## Dataset entries
┄┄┄┄┄┄┄┄┄┄┄┄┄┄┄┄┄┄┄┄
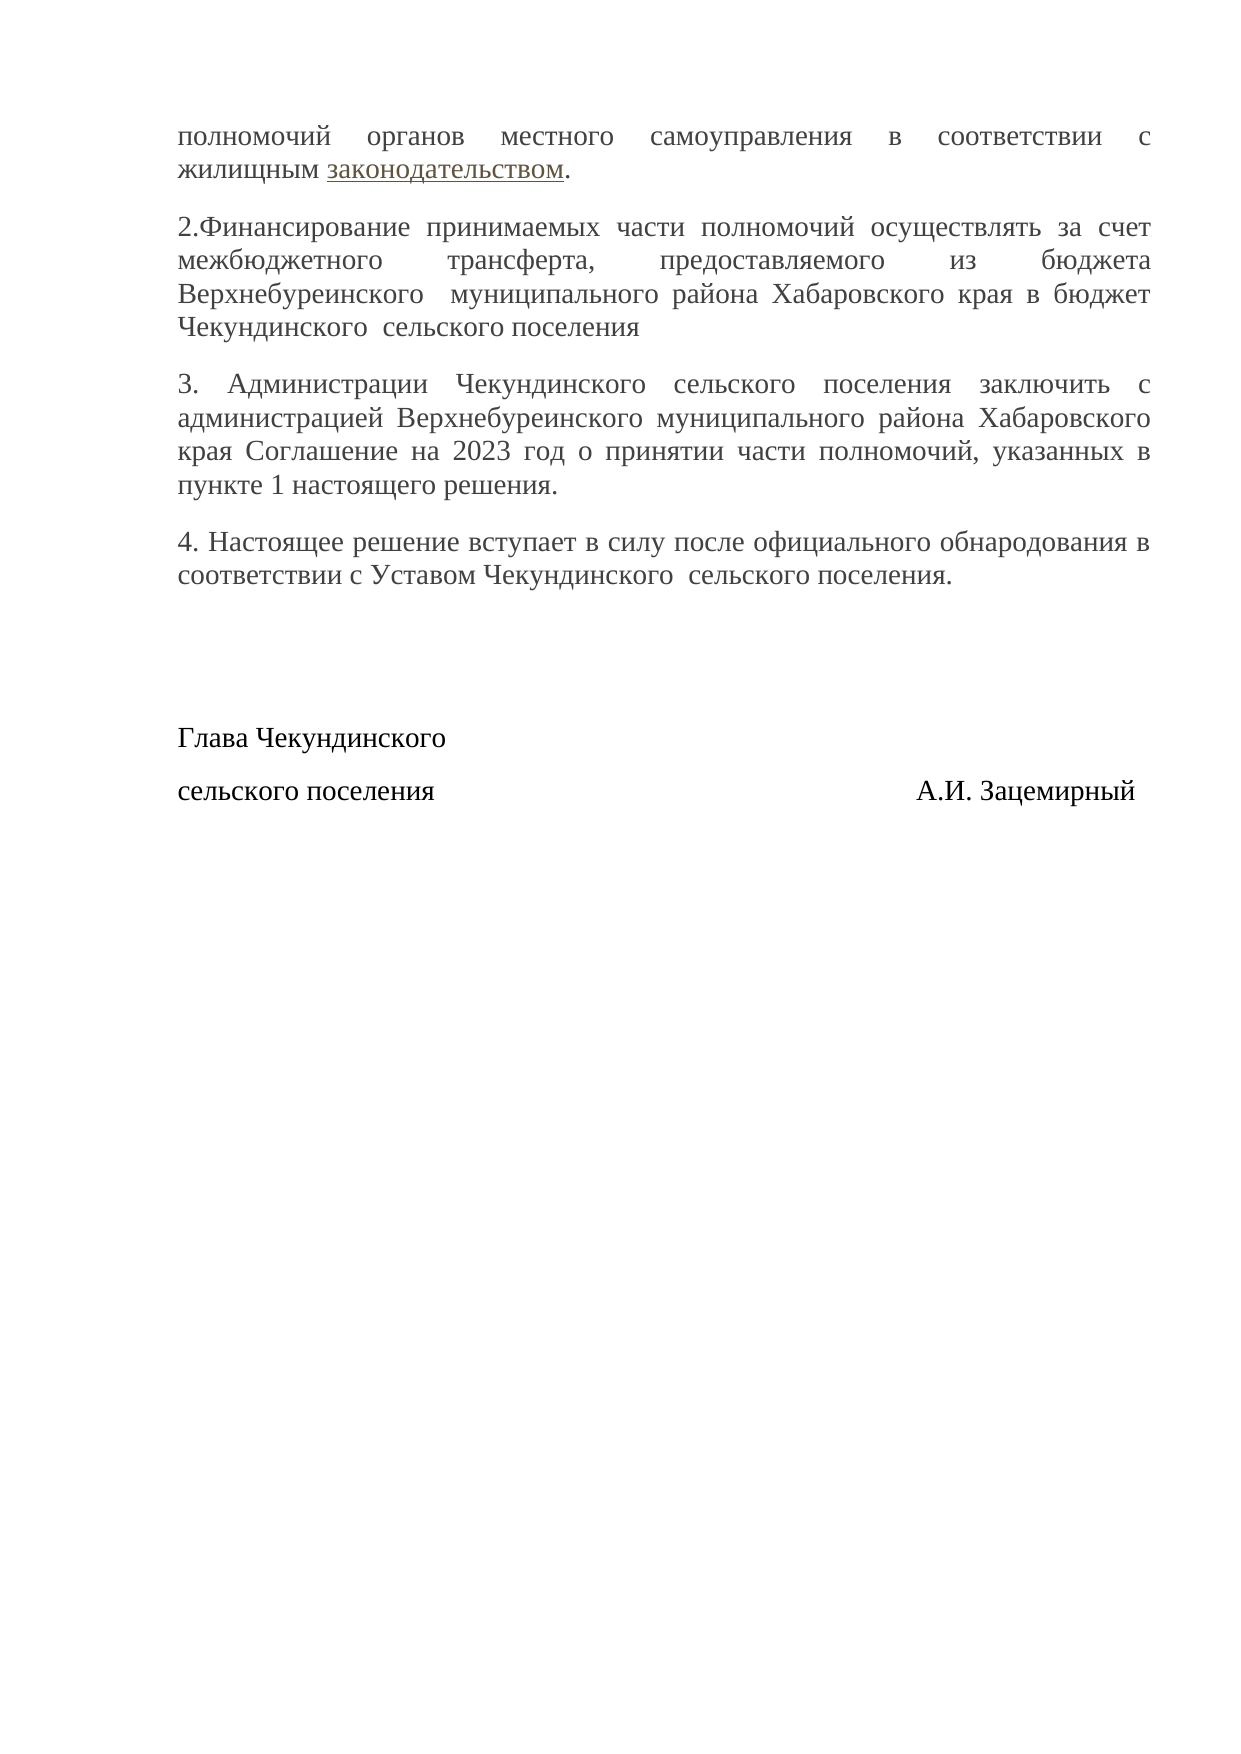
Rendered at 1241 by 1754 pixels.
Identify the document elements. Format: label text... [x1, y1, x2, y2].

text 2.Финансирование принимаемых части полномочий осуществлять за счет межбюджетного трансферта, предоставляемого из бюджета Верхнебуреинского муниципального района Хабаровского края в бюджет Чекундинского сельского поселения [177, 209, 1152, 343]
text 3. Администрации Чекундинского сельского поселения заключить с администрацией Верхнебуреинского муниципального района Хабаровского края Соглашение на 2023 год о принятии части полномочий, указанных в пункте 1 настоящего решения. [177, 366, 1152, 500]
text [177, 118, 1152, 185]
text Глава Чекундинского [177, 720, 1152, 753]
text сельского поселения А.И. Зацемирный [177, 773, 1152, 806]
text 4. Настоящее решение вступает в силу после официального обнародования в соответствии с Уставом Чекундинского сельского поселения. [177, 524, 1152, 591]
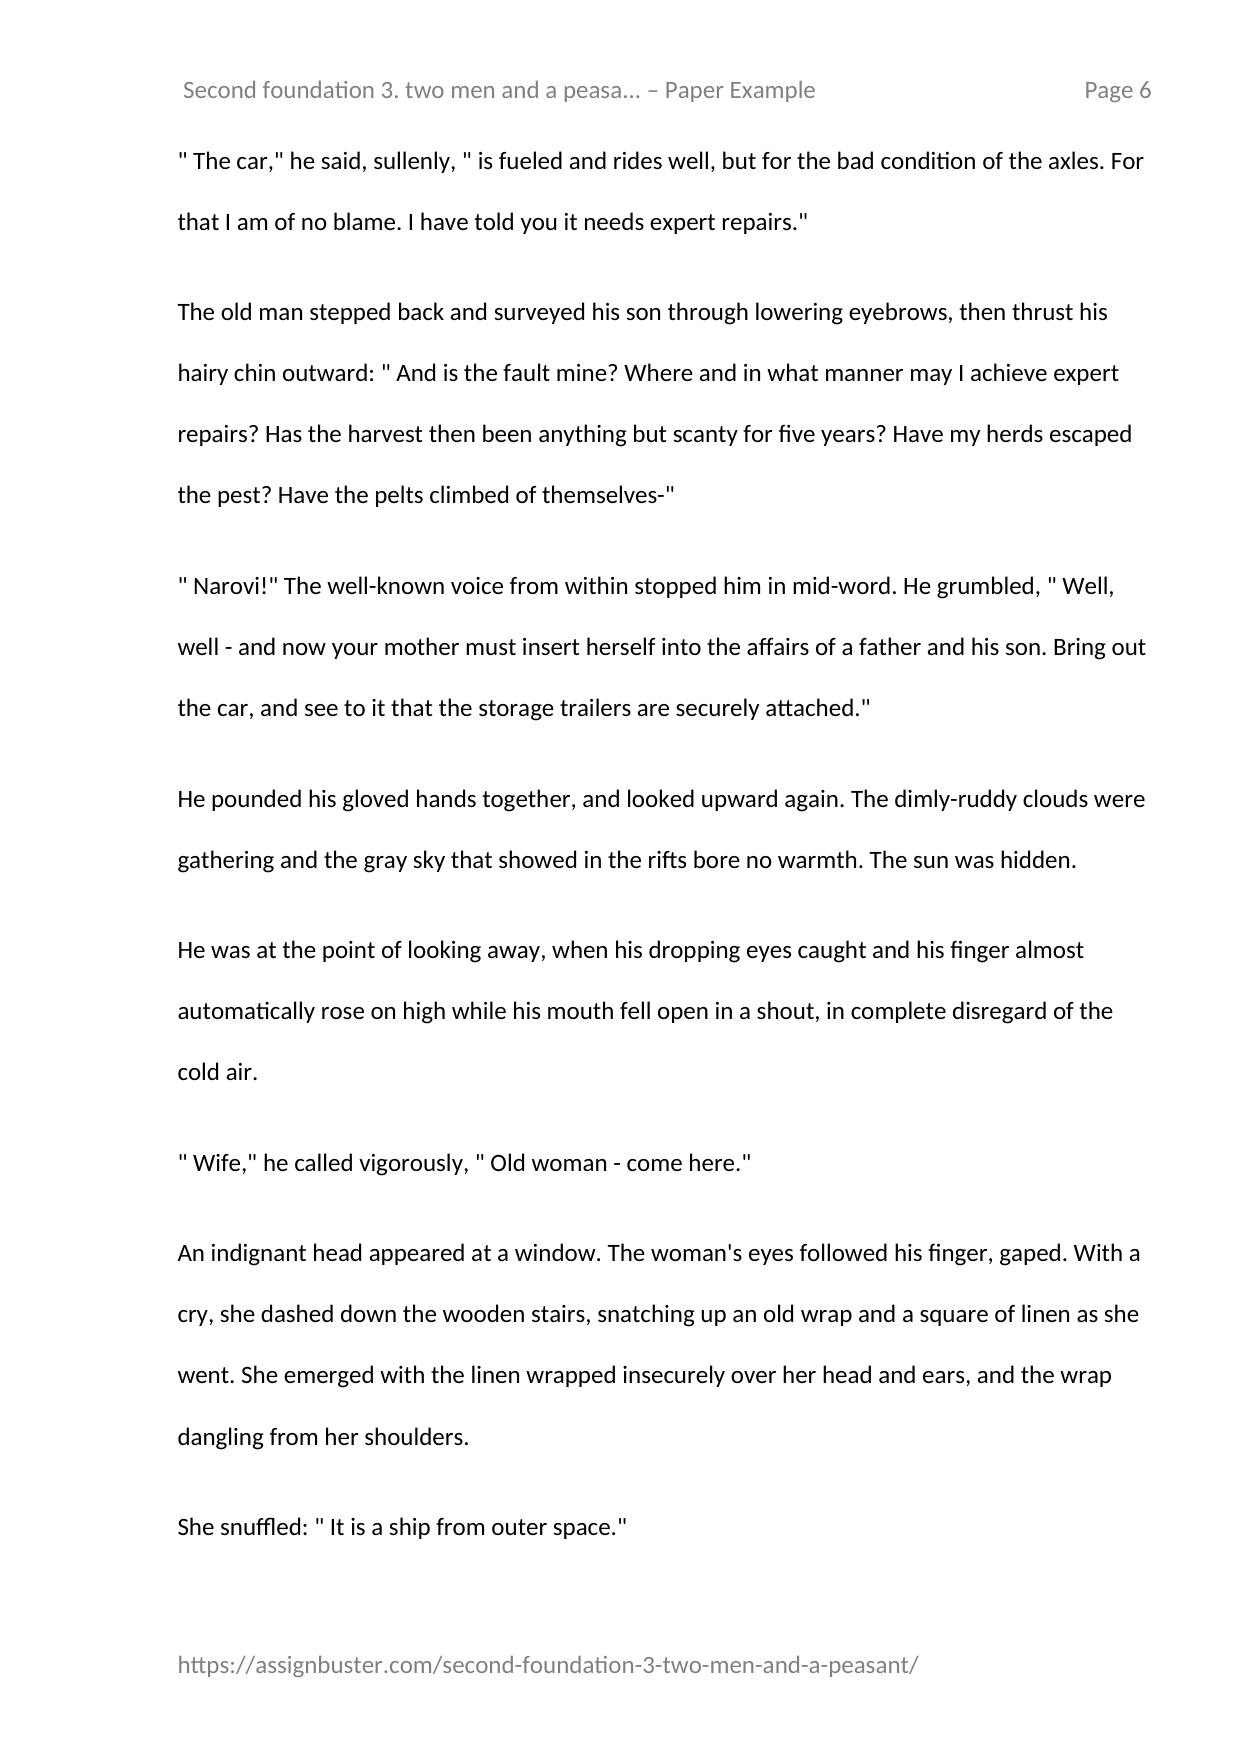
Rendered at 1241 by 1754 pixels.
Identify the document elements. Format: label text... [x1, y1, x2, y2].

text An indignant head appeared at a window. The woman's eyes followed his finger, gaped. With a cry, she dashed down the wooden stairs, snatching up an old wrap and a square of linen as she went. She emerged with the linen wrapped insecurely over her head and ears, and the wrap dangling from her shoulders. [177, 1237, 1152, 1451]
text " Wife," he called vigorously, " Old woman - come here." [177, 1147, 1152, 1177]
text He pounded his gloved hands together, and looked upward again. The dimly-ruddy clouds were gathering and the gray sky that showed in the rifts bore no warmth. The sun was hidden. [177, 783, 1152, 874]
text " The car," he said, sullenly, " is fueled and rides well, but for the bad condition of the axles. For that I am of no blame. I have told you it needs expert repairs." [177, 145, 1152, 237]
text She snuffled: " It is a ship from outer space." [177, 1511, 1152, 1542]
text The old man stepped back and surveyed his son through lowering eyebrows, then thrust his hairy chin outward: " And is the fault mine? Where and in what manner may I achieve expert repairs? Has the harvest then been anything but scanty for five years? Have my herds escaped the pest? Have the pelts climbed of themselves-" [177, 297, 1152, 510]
┄┄┄┄┄┄┄┄┄┄┄┄┄┄┄┄┄┄┄┄
In the copy, include every record exactly and no pictures.

## RESULT BELOW
Rendered at 1241 by 1754 pixels.
Identify the document elements. Format: label text... [x1, y1, x2, y2].

text 2.Финансирование принимаемых части полномочий осуществлять за счет межбюджетного трансферта, предоставляемого из бюджета Верхнебуреинского муниципального района Хабаровского края в бюджет Чекундинского сельского поселения [177, 209, 1152, 343]
text 3. Администрации Чекундинского сельского поселения заключить с администрацией Верхнебуреинского муниципального района Хабаровского края Соглашение на 2023 год о принятии части полномочий, указанных в пункте 1 настоящего решения. [177, 366, 1152, 500]
text [177, 118, 1152, 185]
text Глава Чекундинского [177, 720, 1152, 753]
text сельского поселения А.И. Зацемирный [177, 773, 1152, 806]
text 4. Настоящее решение вступает в силу после официального обнародования в соответствии с Уставом Чекундинского сельского поселения. [177, 524, 1152, 591]
Rendered at 1241 by 1754 pixels.
Identify the document elements. Format: label text... [x1, y1, x2, y2].

text An indignant head appeared at a window. The woman's eyes followed his finger, gaped. With a cry, she dashed down the wooden stairs, snatching up an old wrap and a square of linen as she went. She emerged with the linen wrapped insecurely over her head and ears, and the wrap dangling from her shoulders. [177, 1237, 1152, 1451]
text " Wife," he called vigorously, " Old woman - come here." [177, 1147, 1152, 1177]
text He pounded his gloved hands together, and looked upward again. The dimly-ruddy clouds were gathering and the gray sky that showed in the rifts bore no warmth. The sun was hidden. [177, 783, 1152, 874]
text " The car," he said, sullenly, " is fueled and rides well, but for the bad condition of the axles. For that I am of no blame. I have told you it needs expert repairs." [177, 145, 1152, 237]
text She snuffled: " It is a ship from outer space." [177, 1511, 1152, 1542]
text The old man stepped back and surveyed his son through lowering eyebrows, then thrust his hairy chin outward: " And is the fault mine? Where and in what manner may I achieve expert repairs? Has the harvest then been anything but scanty for five years? Have my herds escaped the pest? Have the pelts climbed of themselves-" [177, 297, 1152, 510]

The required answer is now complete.